TASK TO CARRY OUT — Please repeat, from the entries that follow, the lines from the one containing "want to connect" through the one containing "read testimonials from" exactly, adding nothing.

MATERIALS PROVIDED —
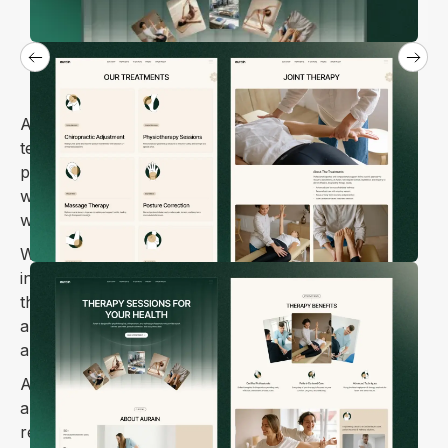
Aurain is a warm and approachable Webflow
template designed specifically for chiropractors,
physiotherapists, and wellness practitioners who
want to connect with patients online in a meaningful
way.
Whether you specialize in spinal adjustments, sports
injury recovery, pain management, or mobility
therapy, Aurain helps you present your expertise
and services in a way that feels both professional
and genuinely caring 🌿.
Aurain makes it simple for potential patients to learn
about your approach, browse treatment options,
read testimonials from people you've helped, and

---

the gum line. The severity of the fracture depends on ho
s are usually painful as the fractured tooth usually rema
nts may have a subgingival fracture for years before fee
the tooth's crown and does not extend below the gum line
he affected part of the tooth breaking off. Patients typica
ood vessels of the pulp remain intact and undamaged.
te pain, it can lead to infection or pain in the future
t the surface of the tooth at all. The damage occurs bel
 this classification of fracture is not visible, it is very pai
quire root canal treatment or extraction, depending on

---

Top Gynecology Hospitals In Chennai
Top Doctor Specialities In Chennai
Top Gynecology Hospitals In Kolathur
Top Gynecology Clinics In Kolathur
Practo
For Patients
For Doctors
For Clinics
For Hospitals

ANSWER SECTION —
want to connect with patients online in a meaningful
way.
Whether you specialize in spinal adjustments, sports
injury recovery, pain management, or mobility
therapy, Aurain helps you present your expertise
and services in a way that feels both professional
and genuinely caring 🌿.
Aurain makes it simple for potential patients to learn
about your approach, browse treatment options,
read testimonials from people you've helped, and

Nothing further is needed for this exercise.